Q1. What is disintegration, and why is it important in tablet evaluation?
A:
Disintegration is the process by which a tablet breaks down into smaller fragments in a liquid medium to release its active ingredients. It is important because proper disintegration is a prerequisite for drug dissolution, absorption, and therapeutic effectiveness.

Q2. What is the standard apparatus used to test tablet disintegration?
A:
The USP Disintegration Apparatus is used, which consists of a basket rack assembly containing six open-ended tubes with a wire mesh at the bottom, immersed in a medium such as water or simulated gastric fluid.

Q3. What are the standard conditions for a disintegration test?
A:
For uncoated tablets, the test is conducted in water at 37 ± 2°C with a time limit of 15 minutes (varies depending on pharmacopoeial requirements). Coated tablets may have different limits based on the coating type.

Q4. How does disintegration differ from dissolution?
A:

• Disintegration: The process of breaking down a tablet into fragments.
• Dissolution: The process of dissolving the active ingredient into the surrounding medium after disintegration.

Q5. What is friability, and why is it tested in tablets?
A:
Friability measures the tendency of a tablet to break or crumble under mechanical stress. It ensures tablets can withstand handling during manufacturing, packaging, and transportation without significant damage.
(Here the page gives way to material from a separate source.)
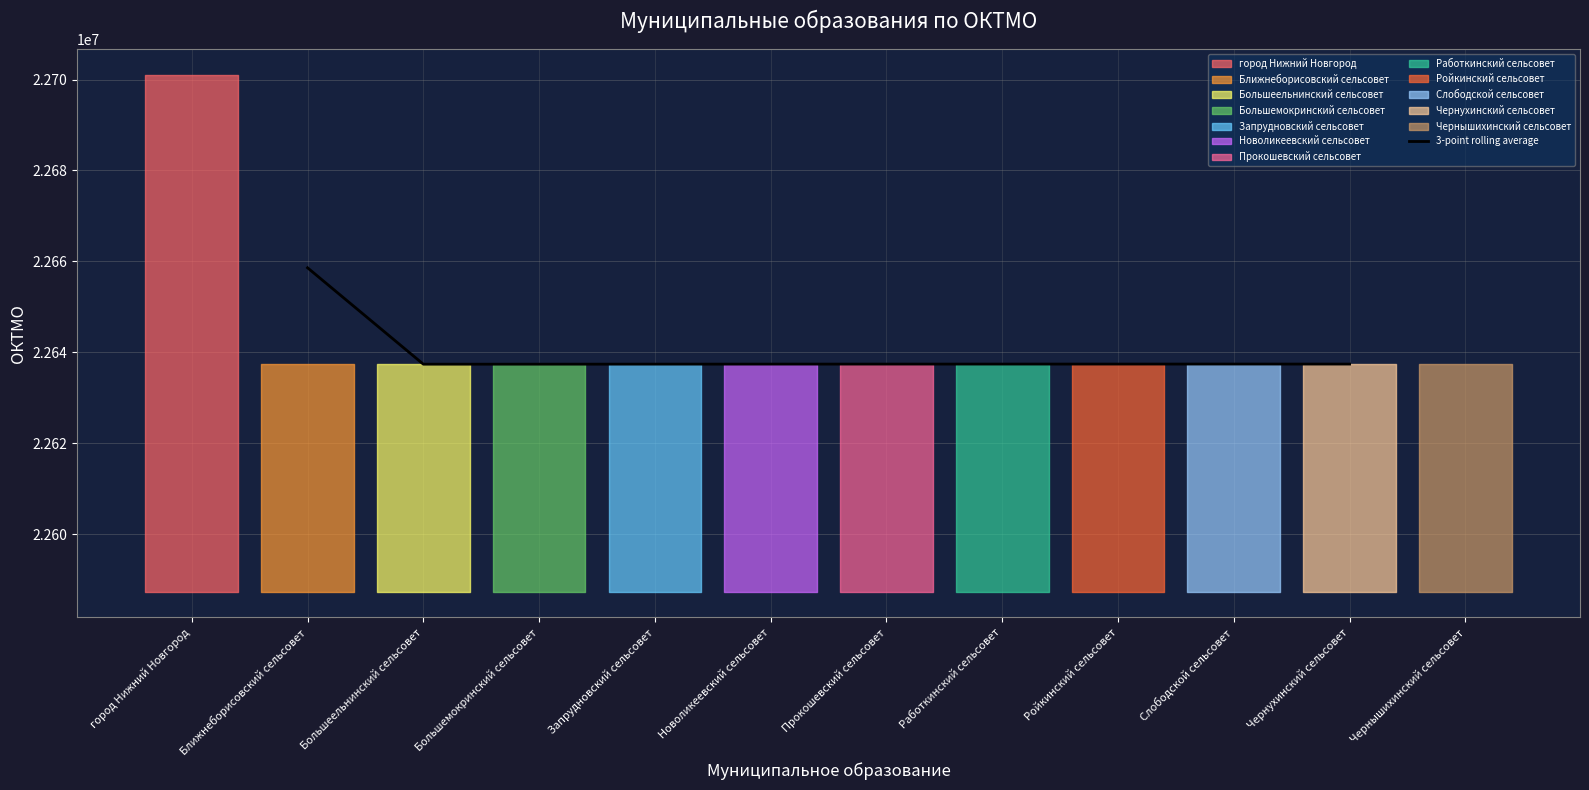

True or false: 3-point rolling average has a value of 34373308.4 at Слободской сельсовет.

False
Q6. What equipment is used to measure friability?
A:
The Roche Friabilator is used, where tablets are rotated at 25 rpm for 4 minutes (100 rotations) in a drum with baffles, and the weight loss is measured.

Q7. How is friability calculated, and what is the acceptance limit?
A:
Friability (%) is calculated as:

% friability = initial weight of tablets – final weight of tablets / initial weight of tablets multiplied by 100

Acceptance limit: Friability should be less than 1.0% for most tablets.
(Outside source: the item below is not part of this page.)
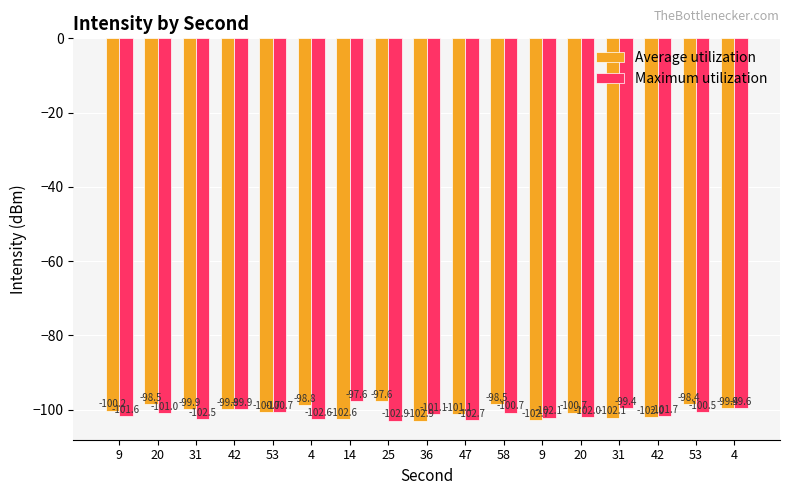

What are all the series names shown in the legend?

Average utilization, Maximum utilization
Q8. What factors can affect the friability of tablets?
A:

• Poor compression force during tableting.
• Inadequate binder in the formulation.
• High moisture content in granules.
• Rough handling during production or packaging.
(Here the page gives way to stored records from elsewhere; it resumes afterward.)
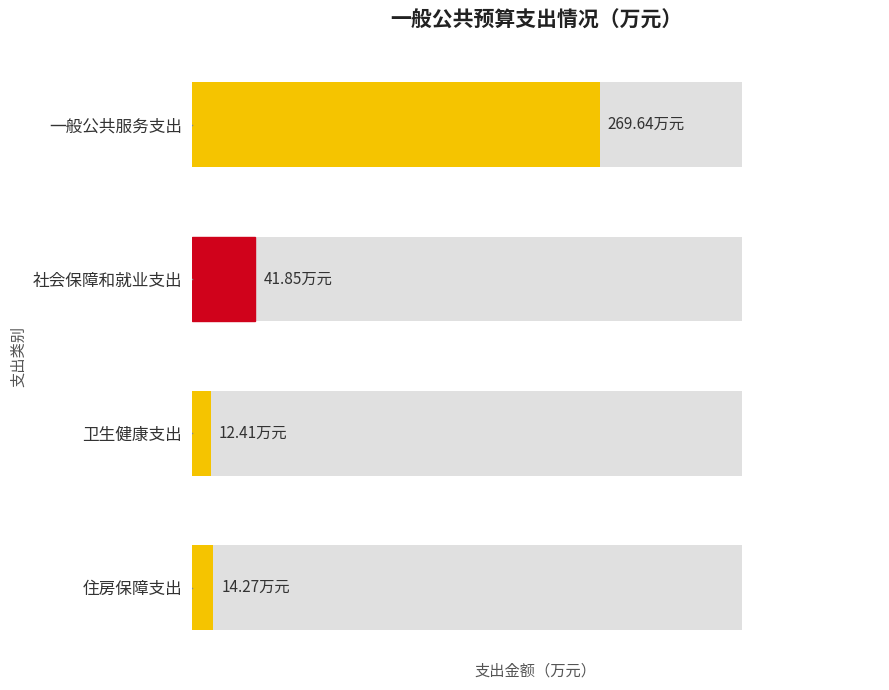

What is the sum of the values at 一般公共服务支出 and 住房保障支出?

283.9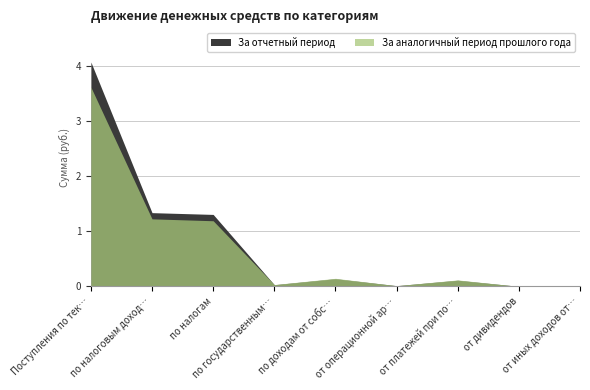

True or false: За аналогичный период прошлого года has a value of 191780986.2 at от платежей при пользовании природными ресурсами.

False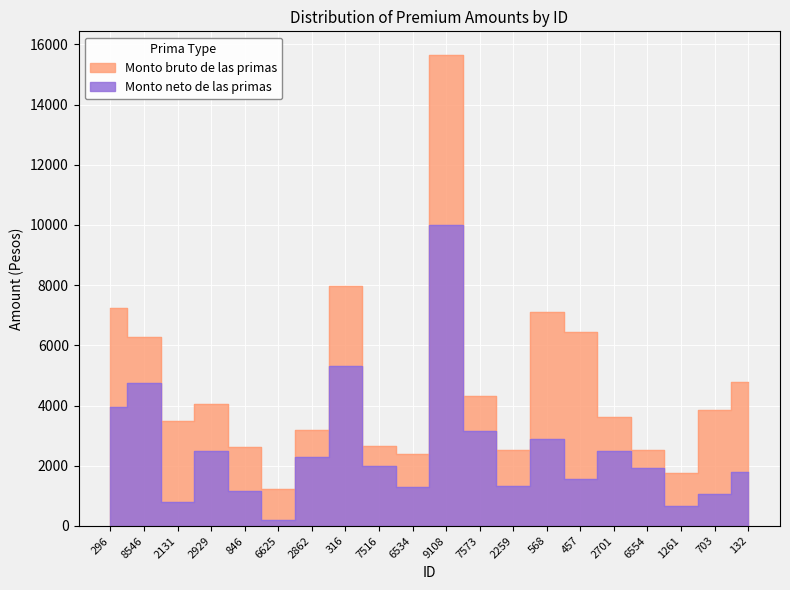

What is the approximate value of Monto bruto de las primas at 703?

3865.3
Q9. How does coating influence disintegration and friability?
A:

• Disintegration: Film-coated tablets may take longer to disintegrate due to the barrier layer. Enteric-coated tablets disintegrate only in the intestinal fluid.
• Friability: Coating can improve friability by providing a protective layer, reducing the risk of chipping or cracking.

Q10. What is the difference between hardness and friability?
A:

• Hardness: Refers to the mechanical strength of a tablet to resist breaking under pressure.
• Friability: Measures the ability of a tablet to resist crumbling or chipping during handling.

Q11. What is the significance of disintegration time in immediate-release tablets?
A:
Disintegration time ensures that the drug is quickly available for absorption, providing a rapid onset of action, which is essential for immediate-release dosage forms.

Q12. Why are friability tests not conducted on all tablets?
A:
Friability tests are not typically conducted on lozenges or chewable tablets, as these dosage forms are designed to be deliberately broken apart during use.

Q13. How can friability be reduced during tablet manufacturing?
A:

• Increase compression force.
• Optimize the binder concentration in the formulation.
• Improve granule size and distribution.
• Ensure proper drying of granules to avoid excessive moisture.

Q14. What is the role of binders in disintegration and friability?
A:
Binders help improve tablet cohesion, reducing friability. However, excessive binder concentration may delay disintegration and reduce drug release rates.

Q15. What are some common disintegrants used in tablet formulations?
A:

• Starch: Acts by swelling in contact with water.
• Croscarmellose Sodium: Cross-linked polymer that swells rapidly.
• Sodium Starch Glycolate: Effective at low concentrations for rapid disintegration.